Yukarıda bahsetmiş olduğum, kullanıma sunulan sanal asistanlarımız ileride daha da geliştirilerek çok daha işlevsel hale getirilecek. Şu anda formülasyon asistanımızın katı dozaj formu için belirli modülü aktif halde. İleride size bütün dozaj formları için çok yüksek kesinlikte formülasyon önerileri veren bir asistan sunacağız. Bunun dışında biyoteknoloji son yıllarda Türkiye’nin gündeminde oldukça fazla yer alıyor. Bu alanda farklı ve inovatif ürünlerle ilaç firmalarını destekleyeceğiz. Aynı zamanda basit ve hızlı üretim çerçevesinde ilaç sektörünün ihtiyaç duyduğu çeşitli fonksiyonlarındaki yardımcı maddeleri tek bir hammadde çatısı altında birleştirdiğimiz koproses ürün portföyünde yenilikçi ürünlerle karşınıza çıkacağız. Amacımız, daima müşteriyi odak noktasına koyarak ihtiyaç ve gerekliliklere göre inovasyon yapmak.

1994 yılından günümüze dek sürdürülebilirlik konusunda çok önemli faaliyetler gerçekleştirdiniz. 25 yıllık sürdürülebilirlik serüveninizi okurlarımızla paylaşabilir misiniz?

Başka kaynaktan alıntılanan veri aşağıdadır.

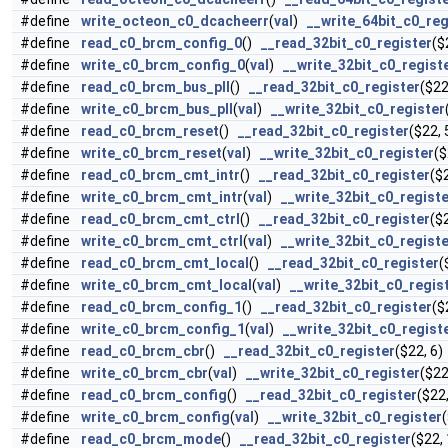
#define
write_octeon_c0_dcacheerr
(
val
)
__write_64bit_c0_reg
#define
read_c0_brcm_config_0
()
__read_32bit_c0_register
($
#define
write_c0_brcm_config_0
(
val
)
__write_32bit_c0_regist
#define
read_c0_brcm_bus_pll
()
__read_32bit_c0_register
($22
#define
write_c0_brcm_bus_pll
(
val
)
__write_32bit_c0_register
#define
read_c0_brcm_reset
()
__read_32bit_c0_register
($22, 
#define
write_c0_brcm_reset
(
val
)
__write_32bit_c0_register
($
#define
read_c0_brcm_cmt_intr
()
__read_32bit_c0_register
($2
#define
write_c0_brcm_cmt_intr
(
val
)
__write_32bit_c0_regist
#define
read_c0_brcm_cmt_ctrl
()
__read_32bit_c0_register
($2
#define
write_c0_brcm_cmt_ctrl
(
val
)
__write_32bit_c0_regist
#define
read_c0_brcm_cmt_local
()
__read_32bit_c0_register
(
#define
write_c0_brcm_cmt_local
(
val
)
__write_32bit_c0_regis
#define
read_c0_brcm_config_1
()
__read_32bit_c0_register
($
#define
write_c0_brcm_config_1
(
val
)
__write_32bit_c0_regist
#define
read_c0_brcm_cbr
()
__read_32bit_c0_register
($22, 6)
#define
write_c0_brcm_cbr
(
val
)
__write_32bit_c0_register
($22
#define
read_c0_brcm_config
()
__read_32bit_c0_register
($22,
#define
write_c0_brcm_config
(
val
)
__write_32bit_c0_register
#define
read_c0_brcm_mode
()
__read_32bit_c0_register
($22, 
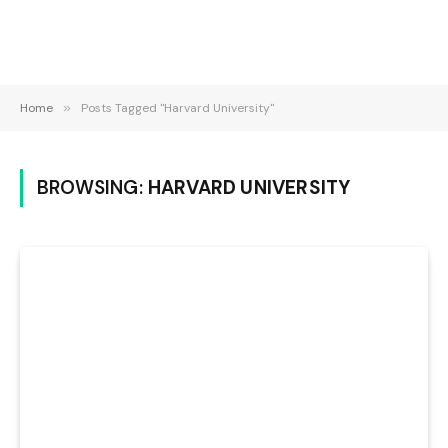
Home
»
Posts Tagged "Harvard University"
BROWSING:
HARVARD UNIVERSITY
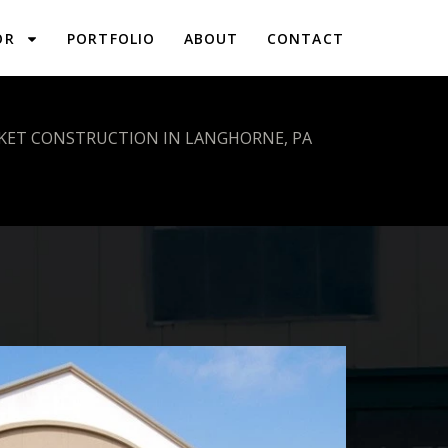
OR
PORTFOLIO
ABOUT
CONTACT
KET CONSTRUCTION IN LANGHORNE, PA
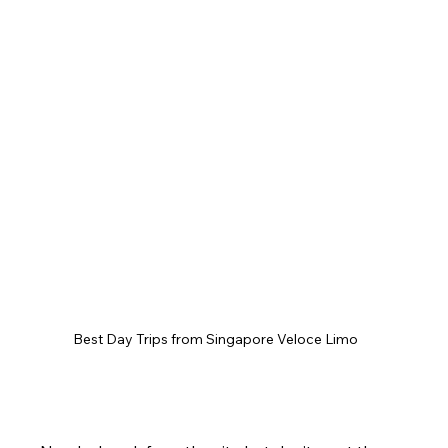
Best Day Trips from Singapore Veloce Limo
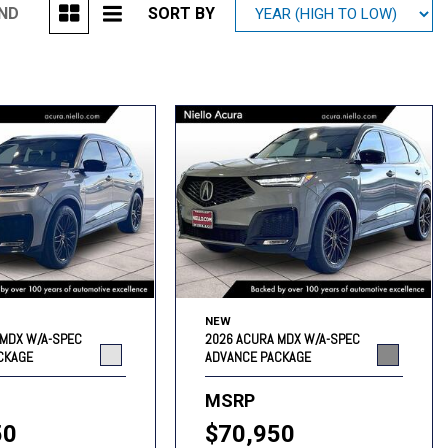
UND
SORT BY
Mitsubishi
[1]
Subaru
[41]
NEW
 MDX W/A-SPEC
2026 ACURA MDX W/A-SPEC
CKAGE
ADVANCE PACKAGE
MSRP
50
$70,950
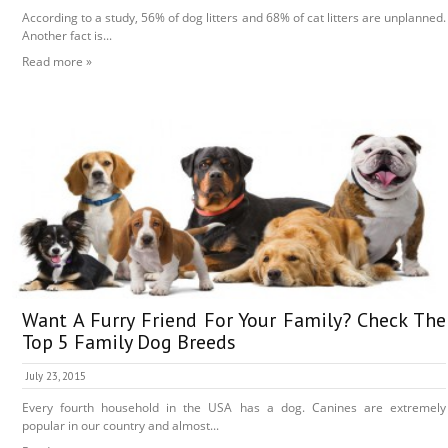
According to a study, 56% of dog litters and 68% of cat litters are unplanned.
Another fact is...
Read more »
Want A Furry Friend For Your Family? Check The
Top 5 Family Dog Breeds
July 23, 2015
Every fourth household in the USA has a dog. Canines are extremely
popular in our country and almost...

BASF olarak kuruluşumuzdan bu yana 150 yılı aşkın bir süredir doğal kaynakların korunması ve sürdürülebilir iş yapış şeklini şirket işleyişinin merkezine yerleştirdik. Bugünlerde kurum kimliğimizin ayrılmaz bir parçası olan sürdürülebilirliği, günümüz iş dünyasının mutlak bir gerekliliği olarak görüyoruz. “Sürdürülebilir bir gelecek için kimya yaratıyoruz” misyonumuz doğrultusunda yaşanabilir bir gelecek için dünyaya katkı sağlamayı amaçlıyoruz. Bu hedefimizi müşterilerimiz ve toplum için kimya yaratırken, mevcut kaynakları en iyi şekilde kullanarak ve sorumlu bir üretim yaparak gerçekleştiriyoruz. BASF olarak, geliştirdiğimiz global yaklaşım sonucunda tüm dünyada yürüttüğümüz sürdürülebilirlik faaliyetleri Almanya’daki ana merkezimiz olan Ludwigshafen’dan yönetiliyor. Bu faaliyetler, sürekli kayıt altına alınarak raporlanıyor ve hedeflerimiz bu doğrultuda yenileniyor. Dünyanın lider kimya şirketi BASF’nin çatısı altında, sadece ürünlerimiz değil, aynı zamanda tüm üretim süreçlerimiz de iklimi korumak ve yeryüzünün doğal kaynaklarının devamlılığını sağlamak üzere tasarlanıyor. Gerçekleştirdiğimiz tüm faaliyetlerde, bizden sonraki nesillerin sorumluluğunu taşıyoruz. Bu bilinçle insan sağlığına, beslenmeye, temiz su ihtiyacına, karbondioksit salınımını azaltmaya yönelik ürün ve çözümler sunuyoruz. Tüm dünyada sürdürülebilirlik adına çözümler sunan ürün ve çözümlerimiz dışında, yürüttüğümüz toplumsal sürdürülebilirlik projelerinin odağına eğitim ve çocukları koyuyoruz.